Chastleton House - History and Facts | History Hit

Chastleton House

Antara Bate

07 Jun 2021
Image Credit: Shutterstock

About Chastleton House

Chastleton House is a Jacobean country house that presents a time capsule of 400 years of family life.

Chastleton House history

Walter Jones was the first owner of Chastleton House. The land and the previous house that stood here had been owned by Robert Catesby, leader of the Gunpowder Plot.

Chastleton House was built between 1607 and 1612 as an impressive statement of Jones’s wealth and power as a prosperous wool merchant. Since construction started in 1607, Chastleton House was passed down through branches of the Jones family, before coming to the National Trust in 1991.

The house has an important role in the history of games and leisure, as it was where the rules of croquet were first codified. Walter Whitmore Jones, the owner of the house at the time, had worked for the U.K. Government’s War Office, before focusing attention on various games projects. The first recorded mention of croquet is in 1856, but it is thought to have precursors that date much further back in time.

First published in the magazine The Field in 1866, Jones’s standardized rules were quickly embraced, and led to the establishment of the All England Croquet Club in 1868, with the first competitive match held two years later. Croquet went on to be played at the summer Olympics of 1900 and 1904 (the latter as Roque, an American variation).
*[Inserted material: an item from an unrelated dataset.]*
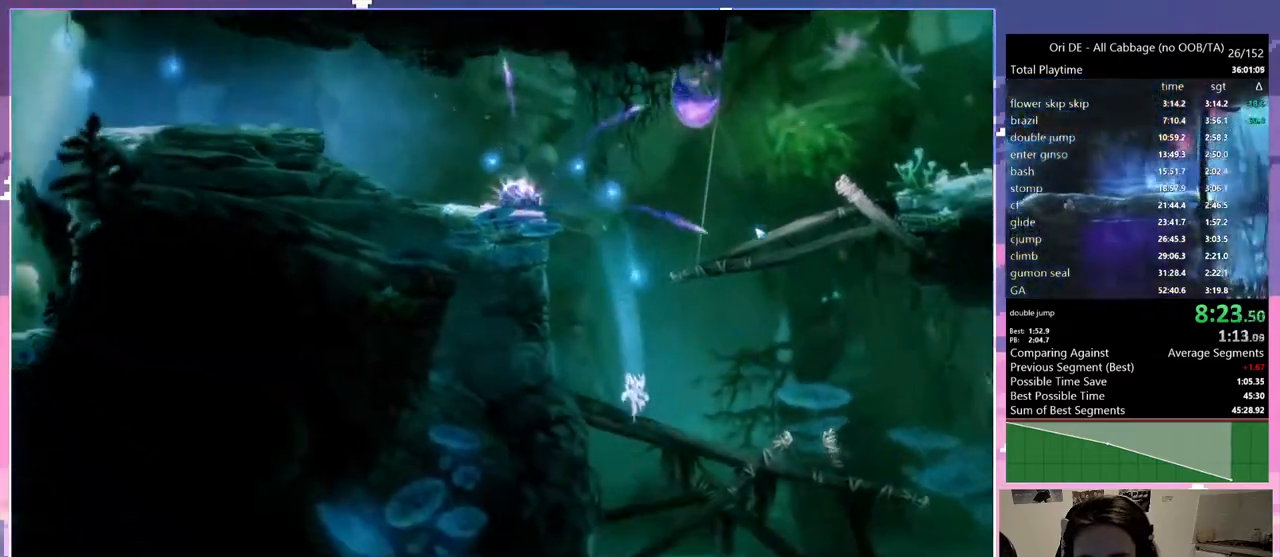
{"keys": [], "events": [[83, "s", "down"], [133, "space", "down"], [217, "s", "up"], [217, "space", "up"]]}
The design reflects the fashion of the time for tall, compact outward-looking houses. The south front of Chastleton is a superb example of Jacobean architecture with its advancing and receding planes of staircase towers and flanking bays, its counterpoint of differing window levels and its increasing ratio of glass to wall at the centre of the house. Inside, the decoration of the Great Chamber is the most lavish in the house with ornate panelling, a complex frieze and a ceiling moulded in high relief. The Jones family became increasingly impoverished after the Civil War; their genteel poverty served to protect the house from change, and their deep attachment to it ensured it stayed in the family until 1991 when it passed to the National Trust.

Chastleton House today

Visitors today can stroll through the beautiful Jacobean garden, spot the 400 year old tree, find the kitchen garden and count the topiary in the Best Garden.

Getting to Chastleton House

The house is located in Chastleton, next to the town of Moreton-in-Marsh in Oxfordshire. The nearest train station is Moreton-in-Marsh which is 4 miles away.